▶ PROBLEM TO SOLVE: Please write out every line of the data listing below, without changing anything.

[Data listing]
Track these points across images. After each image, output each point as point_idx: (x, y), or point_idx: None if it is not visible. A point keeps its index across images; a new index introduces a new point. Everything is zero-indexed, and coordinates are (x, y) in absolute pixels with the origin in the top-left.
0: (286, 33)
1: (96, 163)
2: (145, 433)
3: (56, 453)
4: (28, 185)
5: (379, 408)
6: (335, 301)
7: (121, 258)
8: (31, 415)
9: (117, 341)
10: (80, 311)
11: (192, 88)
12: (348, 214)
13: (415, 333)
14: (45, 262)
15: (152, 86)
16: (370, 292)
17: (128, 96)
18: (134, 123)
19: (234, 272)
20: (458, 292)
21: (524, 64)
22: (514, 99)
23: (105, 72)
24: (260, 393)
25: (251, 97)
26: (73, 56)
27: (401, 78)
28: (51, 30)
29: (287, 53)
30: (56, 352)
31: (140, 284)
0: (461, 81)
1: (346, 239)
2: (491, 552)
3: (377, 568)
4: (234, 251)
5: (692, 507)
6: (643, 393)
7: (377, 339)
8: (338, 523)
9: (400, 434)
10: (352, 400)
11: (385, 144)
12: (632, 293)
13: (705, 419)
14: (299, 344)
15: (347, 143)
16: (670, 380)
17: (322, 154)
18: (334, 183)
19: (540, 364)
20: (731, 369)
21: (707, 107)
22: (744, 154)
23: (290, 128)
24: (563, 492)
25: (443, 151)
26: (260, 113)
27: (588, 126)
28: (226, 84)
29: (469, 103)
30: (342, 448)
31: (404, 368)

▶ FULL ANSWER:
Track these points across images. After each image, output each point as point_idx: (x, y), or point_idx: None if it is not visible. A point keeps its index across images; a new index introduces a new point. Everything is zero-indexed, and coordinates are (x, y) in absolute pixels with the origin in the top-left.
0: (286, 33)
1: (96, 163)
2: (145, 433)
3: (56, 453)
4: (28, 185)
5: (379, 408)
6: (335, 301)
7: (121, 258)
8: (31, 415)
9: (117, 341)
10: (80, 311)
11: (192, 88)
12: (348, 214)
13: (415, 333)
14: (45, 262)
15: (152, 86)
16: (370, 292)
17: (128, 96)
18: (134, 123)
19: (234, 272)
20: (458, 292)
21: (524, 64)
22: (514, 99)
23: (105, 72)
24: (260, 393)
25: (251, 97)
26: (73, 56)
27: (401, 78)
28: (51, 30)
29: (287, 53)
30: (56, 352)
31: (140, 284)
0: (461, 81)
1: (346, 239)
2: (491, 552)
3: (377, 568)
4: (234, 251)
5: (692, 507)
6: (643, 393)
7: (377, 339)
8: (338, 523)
9: (400, 434)
10: (352, 400)
11: (385, 144)
12: (632, 293)
13: (705, 419)
14: (299, 344)
15: (347, 143)
16: (670, 380)
17: (322, 154)
18: (334, 183)
19: (540, 364)
20: (731, 369)
21: (707, 107)
22: (744, 154)
23: (290, 128)
24: (563, 492)
25: (443, 151)
26: (260, 113)
27: (588, 126)
28: (226, 84)
29: (469, 103)
30: (342, 448)
31: (404, 368)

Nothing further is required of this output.